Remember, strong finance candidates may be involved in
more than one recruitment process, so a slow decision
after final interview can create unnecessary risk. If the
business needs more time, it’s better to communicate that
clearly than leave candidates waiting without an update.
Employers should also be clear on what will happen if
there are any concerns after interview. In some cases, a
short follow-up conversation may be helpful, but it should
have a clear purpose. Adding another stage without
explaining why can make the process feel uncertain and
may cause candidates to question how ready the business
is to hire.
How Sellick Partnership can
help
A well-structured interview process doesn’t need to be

◆ ◆ ◆ ◆

Find the line that contains "after final interview" in the data above. Reproduce it and every later line exactly, through the last one.

Exercise response:
after final interview can create unnecessary risk. If the
business needs more time, it’s better to communicate that
clearly than leave candidates waiting without an update.
Employers should also be clear on what will happen if
there are any concerns after interview. In some cases, a
short follow-up conversation may be helpful, but it should
have a clear purpose. Adding another stage without
explaining why can make the process feel uncertain and
may cause candidates to question how ready the business
is to hire.
How Sellick Partnership can
help
A well-structured interview process doesn’t need to be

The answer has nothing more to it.